Format every line of the data below as a JSON array of strings, one string per line, and leave out any blank lines.

──────────────────────────────

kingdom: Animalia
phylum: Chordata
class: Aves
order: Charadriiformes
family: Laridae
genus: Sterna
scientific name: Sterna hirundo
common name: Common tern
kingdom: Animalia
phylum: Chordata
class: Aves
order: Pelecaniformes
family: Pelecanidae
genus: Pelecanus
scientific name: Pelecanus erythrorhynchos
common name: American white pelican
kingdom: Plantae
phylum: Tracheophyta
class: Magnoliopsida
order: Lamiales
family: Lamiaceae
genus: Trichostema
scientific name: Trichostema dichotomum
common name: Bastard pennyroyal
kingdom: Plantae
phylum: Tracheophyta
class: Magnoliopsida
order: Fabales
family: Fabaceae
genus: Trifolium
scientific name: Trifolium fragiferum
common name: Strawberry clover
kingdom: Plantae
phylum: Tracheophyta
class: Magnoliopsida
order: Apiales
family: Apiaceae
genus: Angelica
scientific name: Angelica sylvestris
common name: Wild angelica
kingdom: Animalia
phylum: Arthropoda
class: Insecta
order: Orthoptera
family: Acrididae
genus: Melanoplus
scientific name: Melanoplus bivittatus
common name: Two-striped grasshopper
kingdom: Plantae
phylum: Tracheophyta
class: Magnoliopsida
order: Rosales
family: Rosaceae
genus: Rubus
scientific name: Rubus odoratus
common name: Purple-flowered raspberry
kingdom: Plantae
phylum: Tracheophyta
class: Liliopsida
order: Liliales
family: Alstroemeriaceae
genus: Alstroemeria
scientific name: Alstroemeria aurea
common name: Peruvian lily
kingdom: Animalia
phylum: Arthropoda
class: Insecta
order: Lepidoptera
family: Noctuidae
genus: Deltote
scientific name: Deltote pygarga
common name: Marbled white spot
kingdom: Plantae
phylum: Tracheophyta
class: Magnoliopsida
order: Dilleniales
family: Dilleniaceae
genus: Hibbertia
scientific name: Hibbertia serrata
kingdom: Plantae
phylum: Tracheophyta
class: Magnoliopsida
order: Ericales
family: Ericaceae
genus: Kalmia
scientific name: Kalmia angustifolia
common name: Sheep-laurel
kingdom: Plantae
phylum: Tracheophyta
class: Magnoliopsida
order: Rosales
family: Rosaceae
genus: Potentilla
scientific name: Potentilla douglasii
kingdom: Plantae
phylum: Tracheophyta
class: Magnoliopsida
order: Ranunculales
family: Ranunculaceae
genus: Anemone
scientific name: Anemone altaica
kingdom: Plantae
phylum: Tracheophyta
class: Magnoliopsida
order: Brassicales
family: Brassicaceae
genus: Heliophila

──────────────────────────────

TASK ANSWER:
[
  "kingdom: Animalia",
  "phylum: Chordata",
  "class: Aves",
  "order: Charadriiformes",
  "family: Laridae",
  "genus: Sterna",
  "scientific name: Sterna hirundo",
  "common name: Common tern",
  "kingdom: Animalia",
  "phylum: Chordata",
  "class: Aves",
  "order: Pelecaniformes",
  "family: Pelecanidae",
  "genus: Pelecanus",
  "scientific name: Pelecanus erythrorhynchos",
  "common name: American white pelican",
  "kingdom: Plantae",
  "phylum: Tracheophyta",
  "class: Magnoliopsida",
  "order: Lamiales",
  "family: Lamiaceae",
  "genus: Trichostema",
  "scientific name: Trichostema dichotomum",
  "common name: Bastard pennyroyal",
  "kingdom: Plantae",
  "phylum: Tracheophyta",
  "class: Magnoliopsida",
  "order: Fabales",
  "family: Fabaceae",
  "genus: Trifolium",
  "scientific name: Trifolium fragiferum",
  "common name: Strawberry clover",
  "kingdom: Plantae",
  "phylum: Tracheophyta",
  "class: Magnoliopsida",
  "order: Apiales",
  "family: Apiaceae",
  "genus: Angelica",
  "scientific name: Angelica sylvestris",
  "common name: Wild angelica",
  "kingdom: Animalia",
  "phylum: Arthropoda",
  "class: Insecta",
  "order: Orthoptera",
  "family: Acrididae",
  "genus: Melanoplus",
  "scientific name: Melanoplus bivittatus",
  "common name: Two-striped grasshopper",
  "kingdom: Plantae",
  "phylum: Tracheophyta",
  "class: Magnoliopsida",
  "order: Rosales",
  "family: Rosaceae",
  "genus: Rubus",
  "scientific name: Rubus odoratus",
  "common name: Purple-flowered raspberry",
  "kingdom: Plantae",
  "phylum: Tracheophyta",
  "class: Liliopsida",
  "order: Liliales",
  "family: Alstroemeriaceae",
  "genus: Alstroemeria",
  "scientific name: Alstroemeria aurea",
  "common name: Peruvian lily",
  "kingdom: Animalia",
  "phylum: Arthropoda",
  "class: Insecta",
  "order: Lepidoptera",
  "family: Noctuidae",
  "genus: Deltote",
  "scientific name: Deltote pygarga",
  "common name: Marbled white spot",
  "kingdom: Plantae",
  "phylum: Tracheophyta",
  "class: Magnoliopsida",
  "order: Dilleniales",
  "family: Dilleniaceae",
  "genus: Hibbertia",
  "scientific name: Hibbertia serrata",
  "kingdom: Plantae",
  "phylum: Tracheophyta",
  "class: Magnoliopsida",
  "order: Ericales",
  "family: Ericaceae",
  "genus: Kalmia",
  "scientific name: Kalmia angustifolia",
  "common name: Sheep-laurel",
  "kingdom: Plantae",
  "phylum: Tracheophyta",
  "class: Magnoliopsida",
  "order: Rosales",
  "family: Rosaceae",
  "genus: Potentilla",
  "scientific name: Potentilla douglasii",
  "kingdom: Plantae",
  "phylum: Tracheophyta",
  "class: Magnoliopsida",
  "order: Ranunculales",
  "family: Ranunculaceae",
  "genus: Anemone",
  "scientific name: Anemone altaica",
  "kingdom: Plantae",
  "phylum: Tracheophyta",
  "class: Magnoliopsida",
  "order: Brassicales",
  "family: Brassicaceae",
  "genus: Heliophila"
]